* **TASK ITEM**
Copy out every line of the listing below word for word, but leave out the pictures.

(Collection entries)
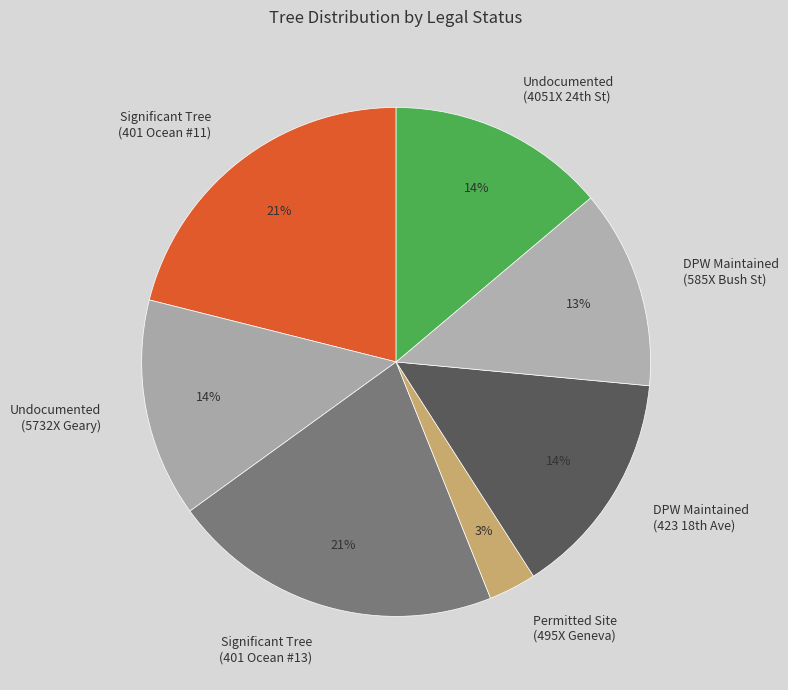

Is it true that Significant Tree (401 Ocean #11) is 21% of the pie?

True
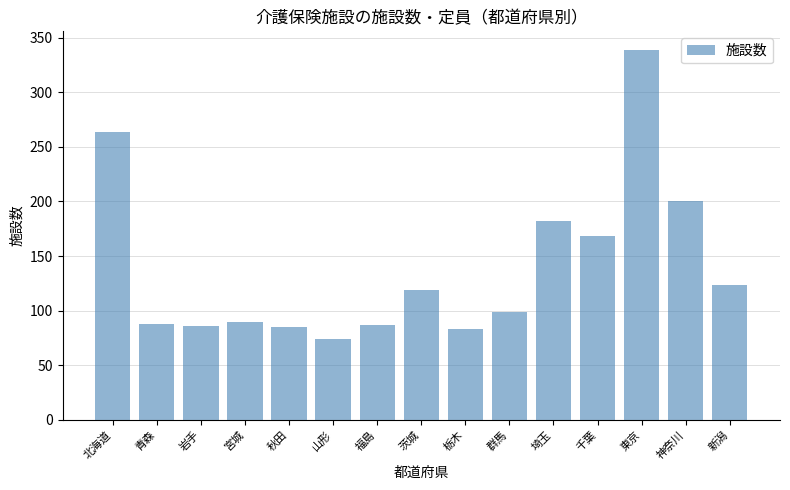

Which has a higher value, 山形 or 茨城?

茨城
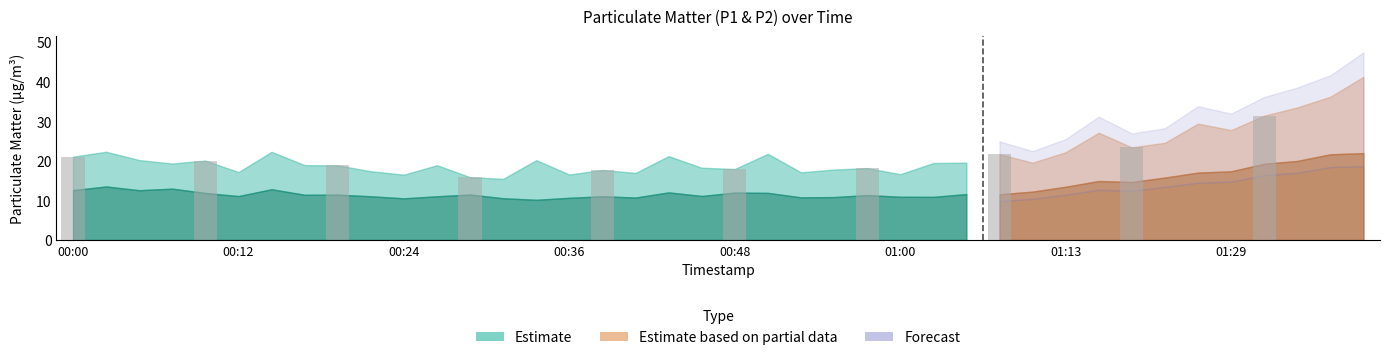

What is the maximum value shown in the chart?

31.4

* **REPLY**
Is it true that Significant Tree (401 Ocean #11) is 21% of the pie?

True

Which has a higher value, 山形 or 茨城?

茨城

What is the maximum value shown in the chart?

31.4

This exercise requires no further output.